__Work required__: Could you retype exactly the lines running from the line with "(228, 413) = (147, 373): bottle" to the end of the data, both included, and nothing else?

═══ Stored data ═══

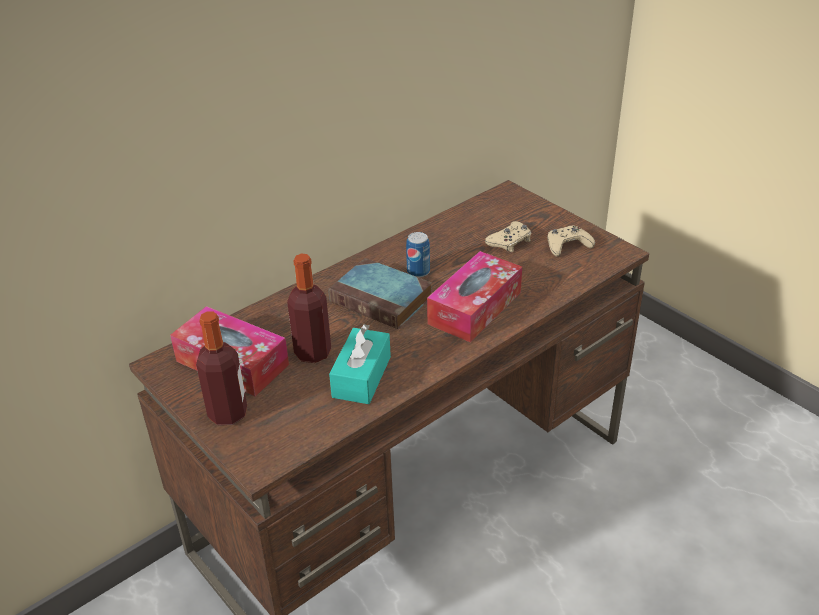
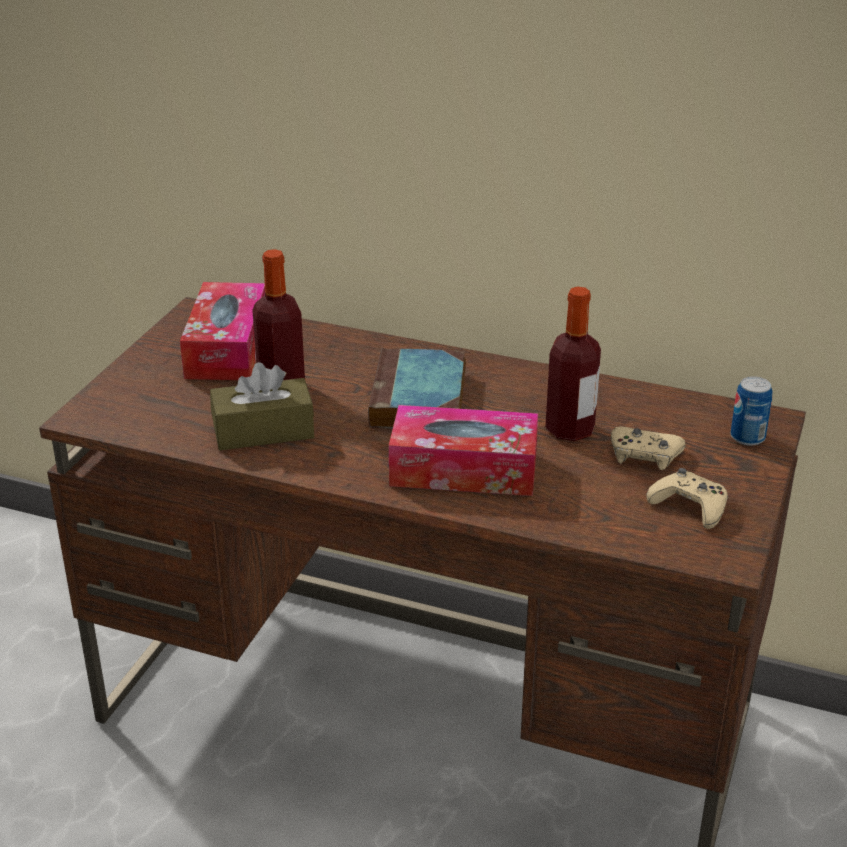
camera: 60 degrees right, 5 degrees down
(228, 413) = (147, 373): bottle -> bottle (570, 429)
(361, 377) = (263, 431): turquoise tissue box -> brown tissue box
(418, 272) = (500, 406): can -> can (747, 437)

═══

__Result below__:
(228, 413) = (147, 373): bottle -> bottle (570, 429)
(361, 377) = (263, 431): turquoise tissue box -> brown tissue box
(418, 272) = (500, 406): can -> can (747, 437)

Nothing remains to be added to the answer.